**RECORD SET:**
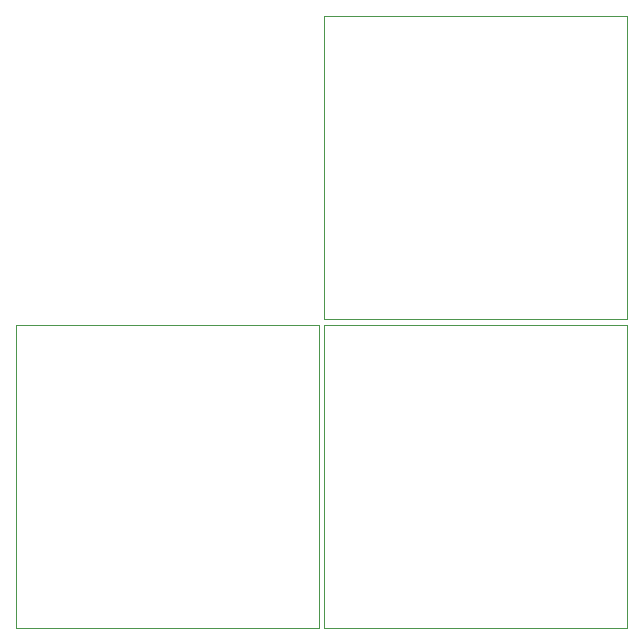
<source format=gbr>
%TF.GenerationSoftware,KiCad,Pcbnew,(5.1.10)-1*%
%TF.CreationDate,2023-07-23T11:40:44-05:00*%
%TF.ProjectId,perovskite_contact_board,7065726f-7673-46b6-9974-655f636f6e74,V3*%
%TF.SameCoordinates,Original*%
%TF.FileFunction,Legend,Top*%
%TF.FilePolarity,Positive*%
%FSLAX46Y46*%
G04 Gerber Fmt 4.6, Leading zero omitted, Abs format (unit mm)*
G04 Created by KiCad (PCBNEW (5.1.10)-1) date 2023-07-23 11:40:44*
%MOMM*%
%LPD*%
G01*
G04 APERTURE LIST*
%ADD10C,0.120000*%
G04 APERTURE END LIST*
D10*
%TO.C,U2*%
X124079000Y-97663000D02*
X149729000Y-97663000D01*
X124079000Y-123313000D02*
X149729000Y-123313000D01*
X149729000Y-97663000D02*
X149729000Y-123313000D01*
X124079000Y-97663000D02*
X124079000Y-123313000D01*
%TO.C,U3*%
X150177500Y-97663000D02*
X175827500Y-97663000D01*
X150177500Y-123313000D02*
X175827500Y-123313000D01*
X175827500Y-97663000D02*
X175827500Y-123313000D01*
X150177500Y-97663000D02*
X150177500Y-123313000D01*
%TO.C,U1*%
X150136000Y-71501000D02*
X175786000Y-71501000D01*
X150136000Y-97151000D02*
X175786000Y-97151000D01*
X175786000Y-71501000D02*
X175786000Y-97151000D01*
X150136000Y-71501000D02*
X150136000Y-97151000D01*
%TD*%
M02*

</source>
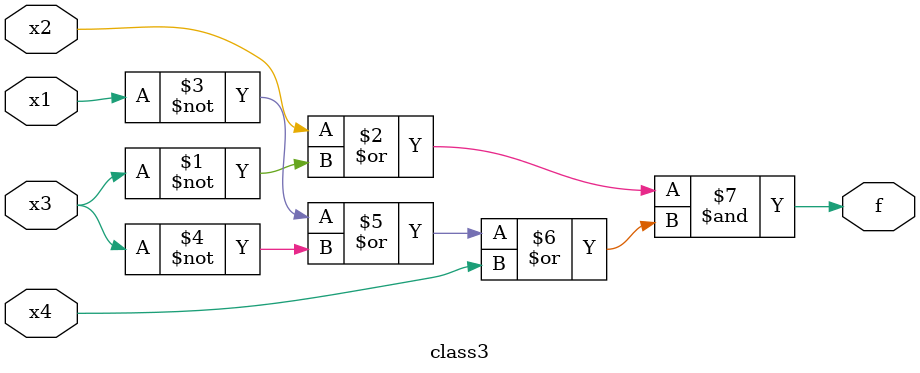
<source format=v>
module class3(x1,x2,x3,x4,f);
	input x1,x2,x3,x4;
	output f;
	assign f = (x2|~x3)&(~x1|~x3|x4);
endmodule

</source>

**DIRECTIONS FOR THIS TASK:** Read the listing above, then copy every line that includes the string "APERTURE".

**PROBLEM SOLUTION:**
G04 APERTURE LIST*
G04 APERTURE END LIST*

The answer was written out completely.